Yes, although APC does not change anything in *this* set of benchmarks, precisely because you run everything in-process (within the same interpreter instance even).

Reini Urban said...

Love this effort and esp. the benchmarks! Great work

Referring to your mentioning of JVM and parrot:

You consider as disadvantage to be tied to an existing set of VM opcodes to implement many languages. You were talking about .NET (which had to add Iron-style dynamic reflection later) or the JVM.

parrot already has all the functionality the JVM or .NET was missing and even more (e.g. dynamic types loadable as plugins) and considers it as advantage to share opcodes and bytecode libraries across different languages.

But parrot cannot compete with your speed yet.

SM said...

Very interesting project. It would be nice if you used a recent version of PHP for comparisons - 5.3.2 is over 2 years old and one version behind. Try something like 5.4.4.

Reinis I. said...

> JS is kind of useless without a browser

This would have been more true before Node.js, but now it's false.

Arne Babenhauserheide said...

Wow, 1.5x to 20x faster than a PHP-compiler and 7x to 100x faster than PHP itself… congrats!

Anonymous said...

Offtopic: not trying to sound offensive or pushy, but what happened to numpypy development? I'm regularly checking http://buildbot.pypy.org/numpy-status/latest.html, and it looks like its development is stale for several months.

Maciej Fijalkowski said...

@Anonymous not much. I'll write a non-progress blog post some time soon.

Anonymous said...

@Fijal
Thank you!

Dima Tisnek said...

Awesome proof of concept!

Can you post memory footprint comparison, please?

And perhaps a quick overview what these test cases cover, arithmetic, function call overhead, dynamic language features?

Thanks for your hard work, without likes of you OSS would never exist!

Anonymous said...

Just in case anyone *is* interested in implementing PHP on the Parrot Virtual Machine, you don't have to tie yourself to the PVM bytecodes.

You can write your PHP compiler entirely in NQP (Not Quite Perl) which in turn produces parrot bytecode for you.

This is important for two reasons:

First, NQP is a mid level language, and is relatively easy to write in, and doesn't require you to know anything at all about the PVM.

Second, although NQP *presently* only targets PVM, there's an in-progress backend which targets the Java Virtual Machine!
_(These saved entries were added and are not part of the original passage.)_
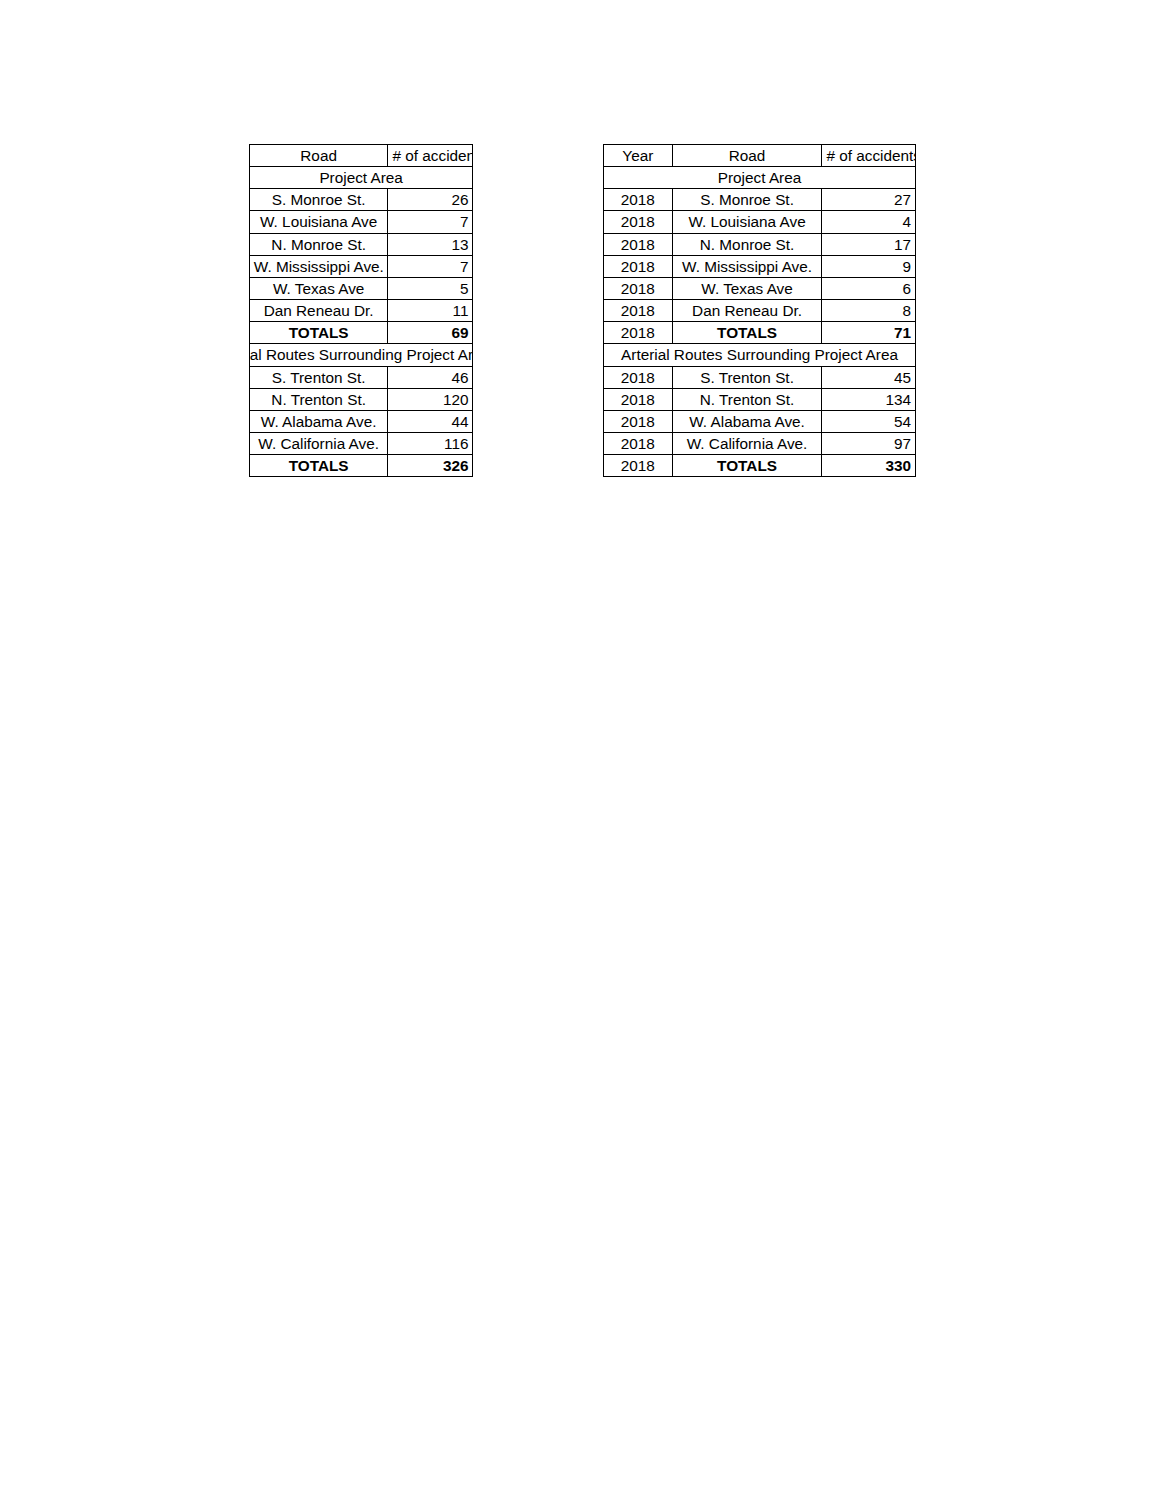| Road | # of accidents |
| Project Area |
| S. Monroe St. | 26 |
| W. Louisiana Ave | 7 |
| N. Monroe St. | 13 |
| W. Mississippi Ave. | 7 |
| W. Texas Ave | 5 |
| Dan Reneau Dr. | 11 |
| TOTALS | 69 |
| al Routes Surrounding Project Area |
| S. Trenton St. | 46 |
| N. Trenton St. | 120 |
| W. Alabama Ave. | 44 |
| W. California Ave. | 116 |
| TOTALS | 326 |
| Year | Road | # of accidents |
| Project Area |
| 2018 | S. Monroe St. | 27 |
| 2018 | W. Louisiana Ave | 4 |
| 2018 | N. Monroe St. | 17 |
| 2018 | W. Mississippi Ave. | 9 |
| 2018 | W. Texas Ave | 6 |
| 2018 | Dan Reneau Dr. | 8 |
| 2018 | TOTALS | 71 |
| Arterial Routes Surrounding Project Area |
| 2018 | S. Trenton St. | 45 |
| 2018 | N. Trenton St. | 134 |
| 2018 | W. Alabama Ave. | 54 |
| 2018 | W. California Ave. | 97 |
| 2018 | TOTALS | 330 |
Early benchmarks suggest that it is already faster than perl5, and there are many optimizations and speedups to come.

Thus, if you were to write a PHP compiler in NQP, you could target either the Parrot Virtual machine, or (in the future) the Java virtual machine.

Unknown said...

Just in case anyone *is* interested in implementing PHP on the Parrot Virtual Machine, you don't have to tie yourself to the PVM bytecodes.

You can write your PHP compiler entirely in NQP (Not Quite Perl) which in turn produces parrot bytecode for you.

This is important for two reasons:

First, NQP is a mid level language, and is relatively easy to write in, and doesn't require you to know anything at all about the PVM.

Second, although NQP *presently* only targets PVM, there's an in-progress backend which targets the Java Virtual Machine! Early benchmarks suggest that it is already faster than perl5, and there are many optimizations and speedups to come.

Thus, if you were to write a PHP compiler in NQP, you could target either the Parrot Virtual machine, or (in the future) the Java virtual machine.